All lines in the material containing the word "headless" need to be copied.

* **Source records**
☆ ☆ ☆ ☆ ☆

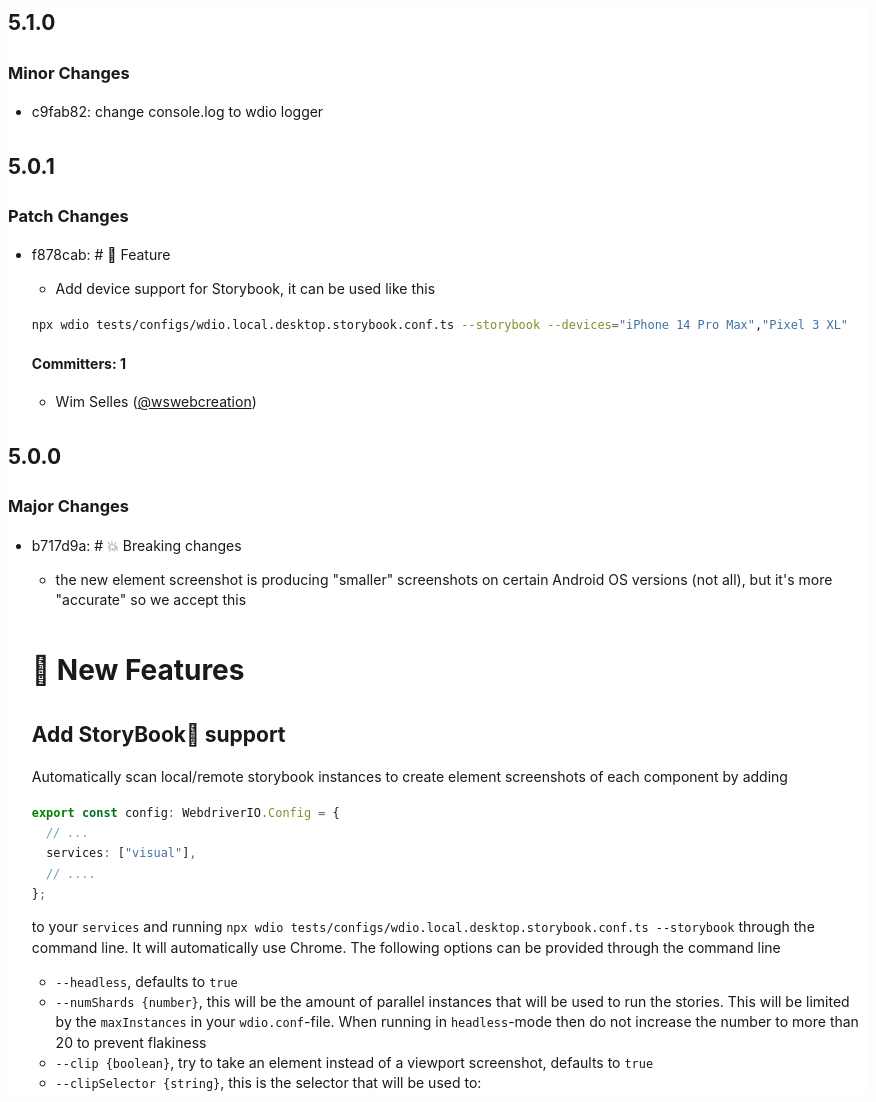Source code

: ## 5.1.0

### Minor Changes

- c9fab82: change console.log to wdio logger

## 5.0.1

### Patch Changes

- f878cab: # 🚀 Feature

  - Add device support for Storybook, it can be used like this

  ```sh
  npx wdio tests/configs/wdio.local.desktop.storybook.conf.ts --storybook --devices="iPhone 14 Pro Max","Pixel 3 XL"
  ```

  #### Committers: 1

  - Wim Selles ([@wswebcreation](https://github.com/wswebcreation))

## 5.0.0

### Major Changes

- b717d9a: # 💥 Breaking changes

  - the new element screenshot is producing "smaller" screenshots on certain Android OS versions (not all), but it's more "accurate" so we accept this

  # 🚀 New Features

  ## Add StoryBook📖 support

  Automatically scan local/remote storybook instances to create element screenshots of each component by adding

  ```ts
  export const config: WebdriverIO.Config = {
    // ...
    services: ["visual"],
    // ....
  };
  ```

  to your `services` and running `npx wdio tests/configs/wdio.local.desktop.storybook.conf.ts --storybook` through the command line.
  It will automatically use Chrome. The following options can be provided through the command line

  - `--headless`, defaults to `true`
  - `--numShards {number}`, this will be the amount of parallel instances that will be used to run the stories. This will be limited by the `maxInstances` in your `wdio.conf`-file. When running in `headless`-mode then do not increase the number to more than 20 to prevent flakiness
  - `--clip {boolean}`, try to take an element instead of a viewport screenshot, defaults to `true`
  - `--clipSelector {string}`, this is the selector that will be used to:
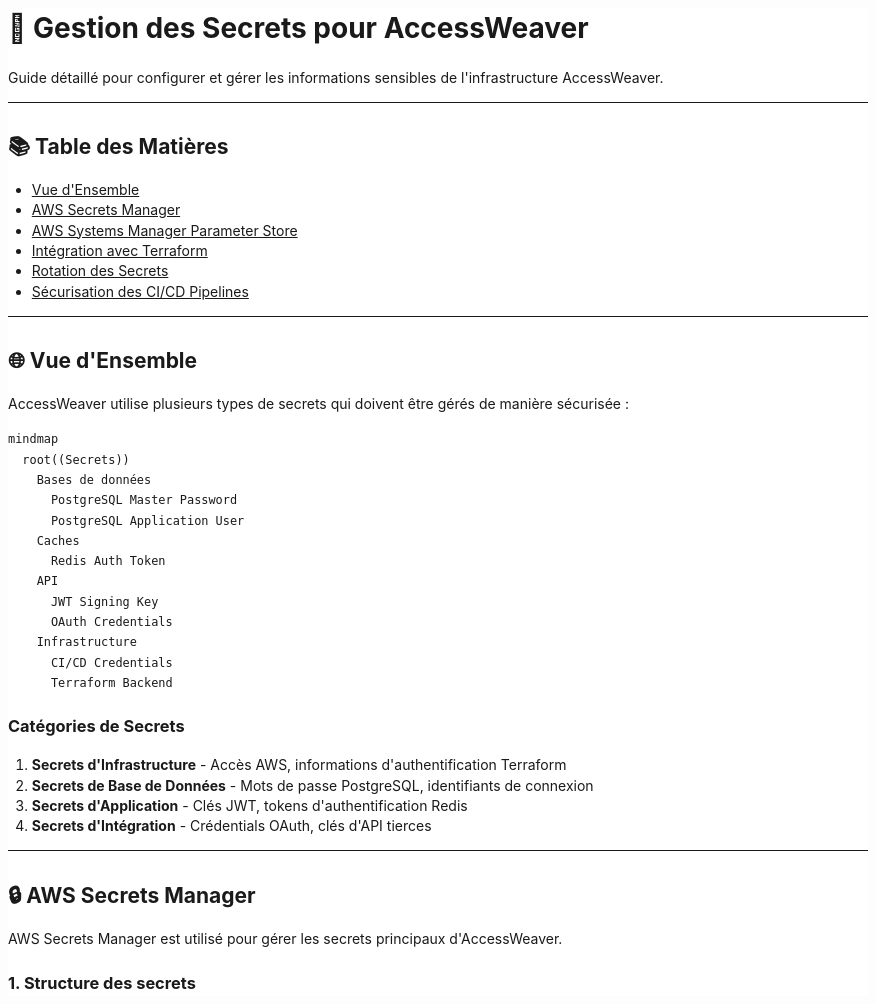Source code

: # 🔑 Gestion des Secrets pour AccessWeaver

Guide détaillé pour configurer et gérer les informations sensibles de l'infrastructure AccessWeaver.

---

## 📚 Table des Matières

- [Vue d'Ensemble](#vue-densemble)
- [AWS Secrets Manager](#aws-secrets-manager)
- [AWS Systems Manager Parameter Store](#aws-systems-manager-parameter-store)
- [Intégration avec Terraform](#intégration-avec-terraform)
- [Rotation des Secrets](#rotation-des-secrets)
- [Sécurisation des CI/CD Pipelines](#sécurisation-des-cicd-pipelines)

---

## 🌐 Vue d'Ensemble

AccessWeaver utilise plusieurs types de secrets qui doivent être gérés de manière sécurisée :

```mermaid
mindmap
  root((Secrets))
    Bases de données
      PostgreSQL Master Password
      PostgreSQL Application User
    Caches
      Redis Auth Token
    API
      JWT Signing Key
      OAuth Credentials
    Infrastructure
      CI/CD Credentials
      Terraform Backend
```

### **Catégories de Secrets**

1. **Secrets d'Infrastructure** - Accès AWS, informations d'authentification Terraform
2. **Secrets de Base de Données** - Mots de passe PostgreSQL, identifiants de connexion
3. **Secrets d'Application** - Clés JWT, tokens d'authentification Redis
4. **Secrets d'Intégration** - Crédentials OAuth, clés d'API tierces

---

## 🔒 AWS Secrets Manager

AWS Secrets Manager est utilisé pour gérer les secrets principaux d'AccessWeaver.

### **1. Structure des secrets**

☆ ☆ ☆ ☆ ☆

* **Expected answer**
  - `--headless`, defaults to `true`
  - `--numShards {number}`, this will be the amount of parallel instances that will be used to run the stories. This will be limited by the `maxInstances` in your `wdio.conf`-file. When running in `headless`-mode then do not increase the number to more than 20 to prevent flakiness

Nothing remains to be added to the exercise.